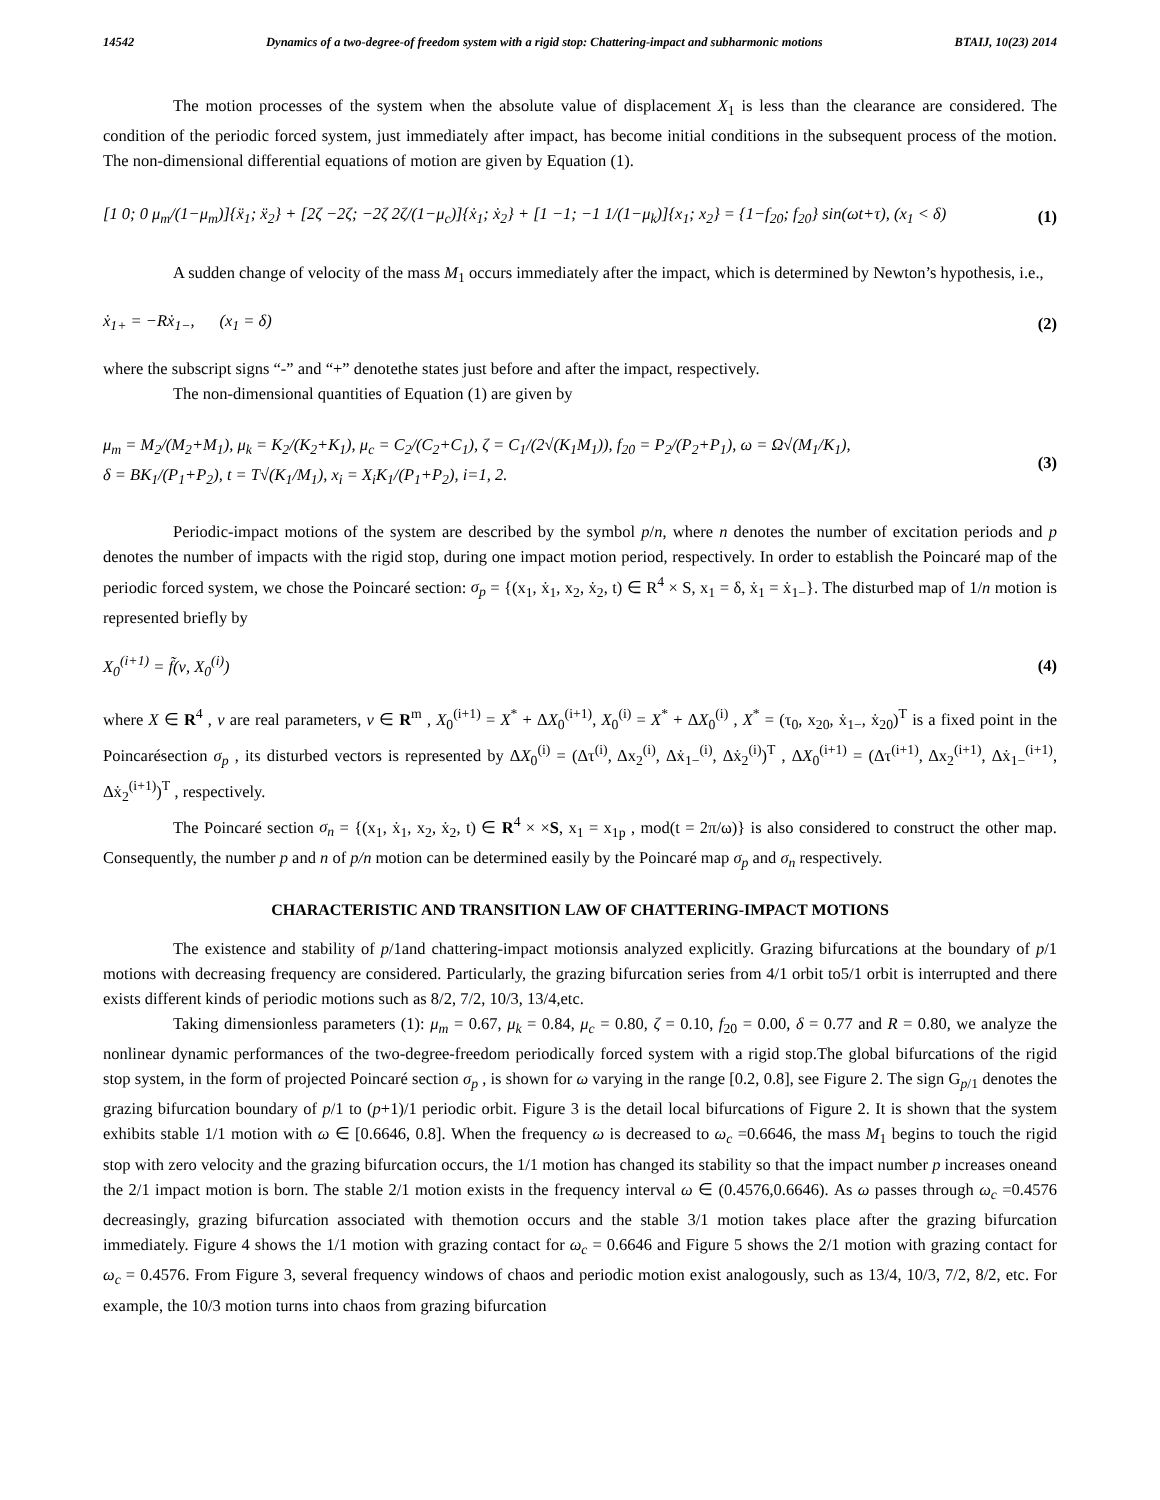14542 Dynamics of a two-degree-of freedom system with a rigid stop: Chattering-impact and subharmonic motions BTAIJ, 10(23) 2014
The motion processes of the system when the absolute value of displacement X<sub>1</sub> is less than the clearance are considered. The condition of the periodic forced system, just immediately after impact, has become initial conditions in the subsequent process of the motion. The non-dimensional differential equations of motion are given by Equation (1).
[1 0; 0 μ<sub>m</sub>/(1−μ<sub>m</sub>)]{ẍ<sub>1</sub>; ẍ<sub>2</sub>} + [2ζ −2ζ; −2ζ 2ζ/(1−μ<sub>c</sub>)]{ẋ<sub>1</sub>; ẋ<sub>2</sub>} + [1 −1; −1 1/(1−μ<sub>k</sub>)]{x<sub>1</sub>; x<sub>2</sub>} = {1−f<sub>20</sub>; f<sub>20</sub>} sin(ωt+τ), (x<sub>1</sub> < δ) (1)
A sudden change of velocity of the mass M<sub>1</sub> occurs immediately after the impact, which is determined by Newton’s hypothesis, i.e.,
ẋ<sub>1+</sub> = −Rẋ<sub>1−</sub>, (x<sub>1</sub> = δ) (2)
where the subscript signs “-” and “+” denotethe states just before and after the impact, respectively.
The non-dimensional quantities of Equation (1) are given by
μ<sub>m</sub> = M<sub>2</sub>/(M<sub>2</sub>+M<sub>1</sub>), μ<sub>k</sub> = K<sub>2</sub>/(K<sub>2</sub>+K<sub>1</sub>), μ<sub>c</sub> = C<sub>2</sub>/(C<sub>2</sub>+C<sub>1</sub>), ζ = C<sub>1</sub>/(2√(K<sub>1</sub>M<sub>1</sub>)), f<sub>20</sub> = P<sub>2</sub>/(P<sub>2</sub>+P<sub>1</sub>), ω = Ω√(M<sub>1</sub>/K<sub>1</sub>),
δ = BK<sub>1</sub>/(P<sub>1</sub>+P<sub>2</sub>), t = T√(K<sub>1</sub>/M<sub>1</sub>), x<sub>i</sub> = X<sub>i</sub>K<sub>1</sub>/(P<sub>1</sub>+P<sub>2</sub>), i=1, 2. (3)
Periodic-impact motions of the system are described by the symbol p/n, where n denotes the number of excitation periods and p denotes the number of impacts with the rigid stop, during one impact motion period, respectively. In order to establish the Poincaré map of the periodic forced system, we chose the Poincaré section: σ<sub>p</sub> = {(x<sub>1</sub>, ẋ<sub>1</sub>, x<sub>2</sub>, ẋ<sub>2</sub>, t) ∈ R<sup>4</sup> × S, x<sub>1</sub> = δ, ẋ<sub>1</sub> = ẋ<sub>1−</sub>}. The disturbed map of 1/n motion is represented briefly by
X<sub>0</sub><sup>(i+1)</sup> = f̃(ν, X<sub>0</sub><sup>(i)</sup>) (4)
where X ∈ R<sup>4</sup> , v are real parameters, v ∈ R<sup>m</sup> , X<sub>0</sub><sup>(i+1)</sup> = X<sup>*</sup> + ΔX<sub>0</sub><sup>(i+1)</sup>, X<sub>0</sub><sup>(i)</sup> = X<sup>*</sup> + ΔX<sub>0</sub><sup>(i)</sup> , X<sup>*</sup> = (τ<sub>0</sub>, x<sub>20</sub>, ẋ<sub>1−</sub>, ẋ<sub>20</sub>)<sup>T</sup> is a fixed point in the Poincarésection σ<sub>p</sub> , its disturbed vectors is represented by ΔX<sub>0</sub><sup>(i)</sup> = (Δτ<sup>(i)</sup>, Δx<sub>2</sub><sup>(i)</sup>, Δẋ<sub>1−</sub><sup>(i)</sup>, Δẋ<sub>2</sub><sup>(i)</sup>)<sup>T</sup> , ΔX<sub>0</sub><sup>(i+1)</sup> = (Δτ<sup>(i+1)</sup>, Δx<sub>2</sub><sup>(i+1)</sup>, Δẋ<sub>1−</sub><sup>(i+1)</sup>, Δẋ<sub>2</sub><sup>(i+1)</sup>)<sup>T</sup> , respectively.
The Poincaré section σ<sub>n</sub> = {(x<sub>1</sub>, ẋ<sub>1</sub>, x<sub>2</sub>, ẋ<sub>2</sub>, t) ∈ R<sup>4</sup> × ×S, x<sub>1</sub> = x<sub>1p</sub> , mod(t = 2π/ω)} is also considered to construct the other map. Consequently, the number p and n of p/n motion can be determined easily by the Poincaré map σ<sub>p</sub> and σ<sub>n</sub> respectively.
CHARACTERISTIC AND TRANSITION LAW OF CHATTERING-IMPACT MOTIONS
The existence and stability of p/1and chattering-impact motionsis analyzed explicitly. Grazing bifurcations at the boundary of p/1 motions with decreasing frequency are considered. Particularly, the grazing bifurcation series from 4/1 orbit to5/1 orbit is interrupted and there exists different kinds of periodic motions such as 8/2, 7/2, 10/3, 13/4,etc.
Taking dimensionless parameters (1): μ<sub>m</sub> = 0.67, μ<sub>k</sub> = 0.84, μ<sub>c</sub> = 0.80, ζ = 0.10, f<sub>20</sub> = 0.00, δ = 0.77 and R = 0.80, we analyze the nonlinear dynamic performances of the two-degree-freedom periodically forced system with a rigid stop.The global bifurcations of the rigid stop system, in the form of projected Poincaré section σ<sub>p</sub> , is shown for ω varying in the range [0.2, 0.8], see Figure 2. The sign G<sub>p/1</sub> denotes the grazing bifurcation boundary of p/1 to (p+1)/1 periodic orbit. Figure 3 is the detail local bifurcations of Figure 2. It is shown that the system exhibits stable 1/1 motion with ω ∈ [0.6646, 0.8]. When the frequency ω is decreased to ω<sub>c</sub> =0.6646, the mass M<sub>1</sub> begins to touch the rigid stop with zero velocity and the grazing bifurcation occurs, the 1/1 motion has changed its stability so that the impact number p increases oneand the 2/1 impact motion is born. The stable 2/1 motion exists in the frequency interval ω ∈ (0.4576,0.6646). As ω passes through ω<sub>c</sub> =0.4576 decreasingly, grazing bifurcation associated with themotion occurs and the stable 3/1 motion takes place after the grazing bifurcation immediately. Figure 4 shows the 1/1 motion with grazing contact for ω<sub>c</sub> = 0.6646 and Figure 5 shows the 2/1 motion with grazing contact for ω<sub>c</sub> = 0.4576. From Figure 3, several frequency windows of chaos and periodic motion exist analogously, such as 13/4, 10/3, 7/2, 8/2, etc. For example, the 10/3 motion turns into chaos from grazing bifurcation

━━━━━━━━

**To do:** Copy out all the data above exactly, pictures excluded.

**Reply to the task:**
14542 Dynamics of a two-degree-of freedom system with a rigid stop: Chattering-impact and subharmonic motions BTAIJ, 10(23) 2014
The motion processes of the system when the absolute value of displacement X<sub>1</sub> is less than the clearance are considered. The condition of the periodic forced system, just immediately after impact, has become initial conditions in the subsequent process of the motion. The non-dimensional differential equations of motion are given by Equation (1).
[1 0; 0 μ<sub>m</sub>/(1−μ<sub>m</sub>)]{ẍ<sub>1</sub>; ẍ<sub>2</sub>} + [2ζ −2ζ; −2ζ 2ζ/(1−μ<sub>c</sub>)]{ẋ<sub>1</sub>; ẋ<sub>2</sub>} + [1 −1; −1 1/(1−μ<sub>k</sub>)]{x<sub>1</sub>; x<sub>2</sub>} = {1−f<sub>20</sub>; f<sub>20</sub>} sin(ωt+τ), (x<sub>1</sub> < δ) (1)
A sudden change of velocity of the mass M<sub>1</sub> occurs immediately after the impact, which is determined by Newton’s hypothesis, i.e.,
ẋ<sub>1+</sub> = −Rẋ<sub>1−</sub>, (x<sub>1</sub> = δ) (2)
where the subscript signs “-” and “+” denotethe states just before and after the impact, respectively.
The non-dimensional quantities of Equation (1) are given by
μ<sub>m</sub> = M<sub>2</sub>/(M<sub>2</sub>+M<sub>1</sub>), μ<sub>k</sub> = K<sub>2</sub>/(K<sub>2</sub>+K<sub>1</sub>), μ<sub>c</sub> = C<sub>2</sub>/(C<sub>2</sub>+C<sub>1</sub>), ζ = C<sub>1</sub>/(2√(K<sub>1</sub>M<sub>1</sub>)), f<sub>20</sub> = P<sub>2</sub>/(P<sub>2</sub>+P<sub>1</sub>), ω = Ω√(M<sub>1</sub>/K<sub>1</sub>),
δ = BK<sub>1</sub>/(P<sub>1</sub>+P<sub>2</sub>), t = T√(K<sub>1</sub>/M<sub>1</sub>), x<sub>i</sub> = X<sub>i</sub>K<sub>1</sub>/(P<sub>1</sub>+P<sub>2</sub>), i=1, 2. (3)
Periodic-impact motions of the system are described by the symbol p/n, where n denotes the number of excitation periods and p denotes the number of impacts with the rigid stop, during one impact motion period, respectively. In order to establish the Poincaré map of the periodic forced system, we chose the Poincaré section: σ<sub>p</sub> = {(x<sub>1</sub>, ẋ<sub>1</sub>, x<sub>2</sub>, ẋ<sub>2</sub>, t) ∈ R<sup>4</sup> × S, x<sub>1</sub> = δ, ẋ<sub>1</sub> = ẋ<sub>1−</sub>}. The disturbed map of 1/n motion is represented briefly by
X<sub>0</sub><sup>(i+1)</sup> = f̃(ν, X<sub>0</sub><sup>(i)</sup>) (4)
where X ∈ R<sup>4</sup> , v are real parameters, v ∈ R<sup>m</sup> , X<sub>0</sub><sup>(i+1)</sup> = X<sup>*</sup> + ΔX<sub>0</sub><sup>(i+1)</sup>, X<sub>0</sub><sup>(i)</sup> = X<sup>*</sup> + ΔX<sub>0</sub><sup>(i)</sup> , X<sup>*</sup> = (τ<sub>0</sub>, x<sub>20</sub>, ẋ<sub>1−</sub>, ẋ<sub>20</sub>)<sup>T</sup> is a fixed point in the Poincarésection σ<sub>p</sub> , its disturbed vectors is represented by ΔX<sub>0</sub><sup>(i)</sup> = (Δτ<sup>(i)</sup>, Δx<sub>2</sub><sup>(i)</sup>, Δẋ<sub>1−</sub><sup>(i)</sup>, Δẋ<sub>2</sub><sup>(i)</sup>)<sup>T</sup> , ΔX<sub>0</sub><sup>(i+1)</sup> = (Δτ<sup>(i+1)</sup>, Δx<sub>2</sub><sup>(i+1)</sup>, Δẋ<sub>1−</sub><sup>(i+1)</sup>, Δẋ<sub>2</sub><sup>(i+1)</sup>)<sup>T</sup> , respectively.
The Poincaré section σ<sub>n</sub> = {(x<sub>1</sub>, ẋ<sub>1</sub>, x<sub>2</sub>, ẋ<sub>2</sub>, t) ∈ R<sup>4</sup> × ×S, x<sub>1</sub> = x<sub>1p</sub> , mod(t = 2π/ω)} is also considered to construct the other map. Consequently, the number p and n of p/n motion can be determined easily by the Poincaré map σ<sub>p</sub> and σ<sub>n</sub> respectively.
CHARACTERISTIC AND TRANSITION LAW OF CHATTERING-IMPACT MOTIONS
The existence and stability of p/1and chattering-impact motionsis analyzed explicitly. Grazing bifurcations at the boundary of p/1 motions with decreasing frequency are considered. Particularly, the grazing bifurcation series from 4/1 orbit to5/1 orbit is interrupted and there exists different kinds of periodic motions such as 8/2, 7/2, 10/3, 13/4,etc.
Taking dimensionless parameters (1): μ<sub>m</sub> = 0.67, μ<sub>k</sub> = 0.84, μ<sub>c</sub> = 0.80, ζ = 0.10, f<sub>20</sub> = 0.00, δ = 0.77 and R = 0.80, we analyze the nonlinear dynamic performances of the two-degree-freedom periodically forced system with a rigid stop.The global bifurcations of the rigid stop system, in the form of projected Poincaré section σ<sub>p</sub> , is shown for ω varying in the range [0.2, 0.8], see Figure 2. The sign G<sub>p/1</sub> denotes the grazing bifurcation boundary of p/1 to (p+1)/1 periodic orbit. Figure 3 is the detail local bifurcations of Figure 2. It is shown that the system exhibits stable 1/1 motion with ω ∈ [0.6646, 0.8]. When the frequency ω is decreased to ω<sub>c</sub> =0.6646, the mass M<sub>1</sub> begins to touch the rigid stop with zero velocity and the grazing bifurcation occurs, the 1/1 motion has changed its stability so that the impact number p increases oneand the 2/1 impact motion is born. The stable 2/1 motion exists in the frequency interval ω ∈ (0.4576,0.6646). As ω passes through ω<sub>c</sub> =0.4576 decreasingly, grazing bifurcation associated with themotion occurs and the stable 3/1 motion takes place after the grazing bifurcation immediately. Figure 4 shows the 1/1 motion with grazing contact for ω<sub>c</sub> = 0.6646 and Figure 5 shows the 2/1 motion with grazing contact for ω<sub>c</sub> = 0.4576. From Figure 3, several frequency windows of chaos and periodic motion exist analogously, such as 13/4, 10/3, 7/2, 8/2, etc. For example, the 10/3 motion turns into chaos from grazing bifurcation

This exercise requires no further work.